Outre la présence bien entendu de collectifs ou de coordinations d’intermittentEs et précaires de différentes régions, étaient également là une délégation des postiers du 92 (en grève depuis plus de 4 mois contre la précarisation et la suppression d’emplois), des Moulins-Maurel de Marseille (qui occupent, depuis fin novembre 2013 le site de la Valentine pour protester contre la fermeture de l’usine), des Fralib de Gémenos (qui, après 1 336 jours d’occupation, ont eu gain de cause en mai dernier et poursuivent la production en coopérative).... Et évidemment des anonymes, spectateurs, militantEs, les deux parfois.
De la jonction de ces différentes luttes et des différentes prises de parole à l’arrivée du cortège (place du Palais-des-Papes) mais aussi lors de l’AG du matin, ressort une question qui, si nous la mesurons à l’aune de sa récurrence, semble décisive pour la suite du mouvement : puisque cette précarisation, contre laquelle nous nous battons, est présente dans de nombreux secteurs (y compris dans des secteurs qui ne sont pas aujourd’hui en lutte), comment fait-on pour poursuivre la mobilisation ensemble ? Derrière quels mots d’ordre communs ? Comment fait-on pour sortir de la sectorisation « culturelle » dans laquelle le gouvernement et un certain nombre de médias cherchent à nous enfermer ?
À ces questions, la délégation des postiers faisait écho : « ce que nous défendons, nous le défendons pour tous » et d’ajouter avec force « et tous ensemble ! ».

Etait-il encore trop tôt ?
Il est vrai que, très tôt dans le mouvement, nous, intermittentEs et précaires, avons cherché à regarder plus largement, au motif d’abord que nous refusions l’accord dans son ensemble (et qu’il s’attaquait à tous les travailleurs), et parce que nous voyions cette même politique d’austérité également à l’œuvre dans bien d’autres domaines.
Pour autant, les convergences que nous avons tenté d’opérer entre différentes luttes, différents secteurs, à commencer par les rapprochements tentés maintes fois avec les intérimaires, sont souvent restées ténues, voire symboliques. Si nos mots d’ordre et la conscience d’un combat plus vaste n’ont pas cessé de s’ouvrir au plus large, sur le terrain, dans la lutte quotidienne, nous n’avons pas su trouver les modalités – mais peut être était-il encore trop tôt ? – d’une réelle convergence.
La journée de samedi 12, prise au milieu d’autres indices, semble amorcer un nouveau moment, une autre vitesse et un regard porté plus loin.

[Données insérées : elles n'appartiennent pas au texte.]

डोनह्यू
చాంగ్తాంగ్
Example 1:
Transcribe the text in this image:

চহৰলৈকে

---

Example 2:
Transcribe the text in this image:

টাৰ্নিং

Si le mot d’ordre principal demeure « Abrogation de l’accord Unedic du 22 mars », nous savons que le combat est maintenant plus large et que se dessine déjà une rentrée sociale qu’il faut commencer à préparer dès aujourd’hui.

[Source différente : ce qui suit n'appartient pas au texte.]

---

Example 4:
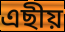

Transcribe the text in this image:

এছীয়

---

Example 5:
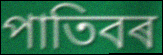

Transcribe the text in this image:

পাতিবৰ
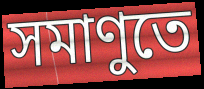
সমাণুতে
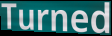
Turned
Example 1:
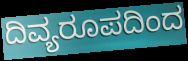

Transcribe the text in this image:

ದಿವ್ಯರೂಪದಿಂದ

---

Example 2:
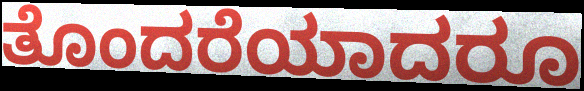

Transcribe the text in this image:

ತೊಂದರೆಯಾದರೂ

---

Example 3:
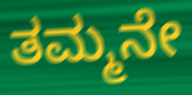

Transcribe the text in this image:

ತಮ್ಮನೇ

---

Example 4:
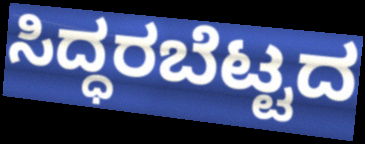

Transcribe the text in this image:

ಸಿದ್ಧರಬೆಟ್ಟದ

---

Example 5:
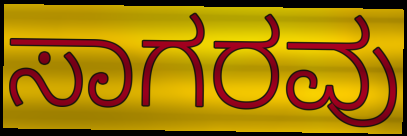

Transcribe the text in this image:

ಸಾಗರವು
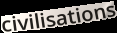
civilisations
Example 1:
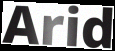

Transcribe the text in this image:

Arid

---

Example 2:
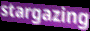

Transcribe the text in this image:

stargazing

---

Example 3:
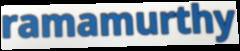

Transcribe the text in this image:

ramamurthy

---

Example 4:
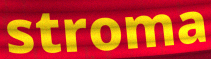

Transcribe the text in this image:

stroma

Préparer la rentrée sociale
Localement, dans les coordinations, les actions et les assemblées générales, on voit diverses personnes : unetelle en CDI vient soutenir la lutte et demander en quoi elle peut être utile pour le mouvement, untel vient parler d’une grève ailleurs ou d’un mouvement de lutte qui, au fond, défend les mêmes choses...
Après plus de quatre mois de travail quasi quotidien, les coordinations ont appris à se structurer en commissions (élargissement, communication interne, communication externe, action...) et une base solide pallie le roulement inhérent à nos métiers (nous sommes parfois absentEs plusieurs jours voire plusieurs semaines). Et même si notre message est régulièrement brouillé par une vaste entreprise de désinformation, lors des distributions de tracts, dans les actions ou sur les marchés, les personnes rencontrées nous assurent bien souvent de leur soutient, nous racontant le cas d’un collègue ou d’un ami (quand ce n’est pas le leur directement) qui, dans des conditions voisines des nôtres, cherche des solutions pour continuer à payer son loyer tous les mois.

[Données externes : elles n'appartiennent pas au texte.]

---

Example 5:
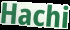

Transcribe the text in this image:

Hachi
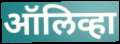
ऑलिव्हा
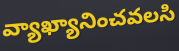
వ్యాఖ్యానించవలసి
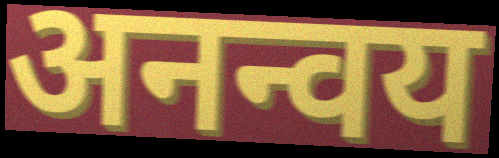
अनन्वय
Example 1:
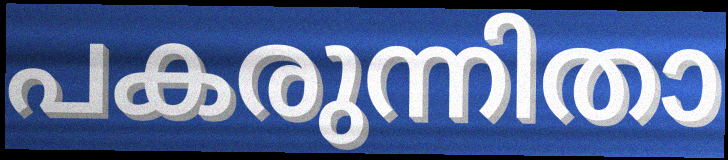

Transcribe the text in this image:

പകരുന്നിതാ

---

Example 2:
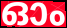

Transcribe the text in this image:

ഓം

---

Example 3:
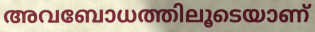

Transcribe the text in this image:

അവബോധത്തിലൂടെയാണ്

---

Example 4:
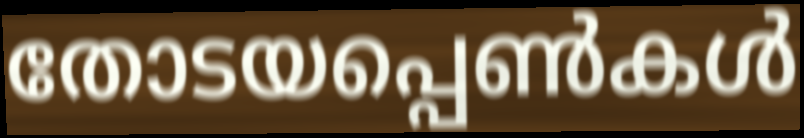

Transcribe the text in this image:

തോടയപ്പെൺകൾ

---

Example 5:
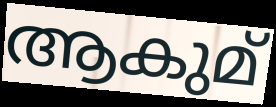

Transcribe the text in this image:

ആകുമ്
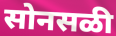
सोनसळी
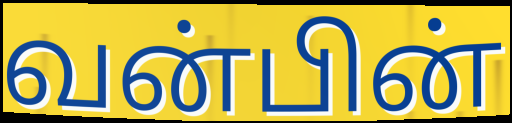
வன்பின்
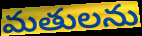
మతులను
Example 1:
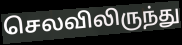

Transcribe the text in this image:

செலவிலிருந்து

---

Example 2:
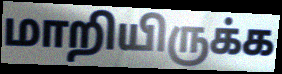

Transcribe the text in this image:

மாறியிருக்க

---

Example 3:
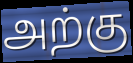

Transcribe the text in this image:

அற்கு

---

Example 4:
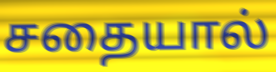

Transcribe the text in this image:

சதையால்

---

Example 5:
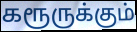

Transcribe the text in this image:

கரூருக்கும்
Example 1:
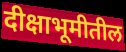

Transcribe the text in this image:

दीक्षाभूमीतील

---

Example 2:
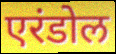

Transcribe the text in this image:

एरंडोल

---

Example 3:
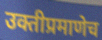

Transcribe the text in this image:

उक्तीप्रमाणेच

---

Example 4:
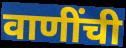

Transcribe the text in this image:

वाणींची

Que ce soit avec les secteurs qui luttent autour de nous (santé, éducation...), avec les différentes boîtes en lutte, nous devons travailler à armer ensemble nos colères, à sortir des particularismes qui nous isolent (cela ne veut pas dire qu’il faille nier les spécificités) pour être debout contre ce gouvernement et sa politique d’austérité, contre cet accord comme contre toutes les mesures qui précarisent. Nous avons l’été pour cela, la mobilisation ne faiblira pas si nous nous donnons pour tâche, tout en reprenant quelques forces, de rendre ce mouvement plus dense et divers, plus uni.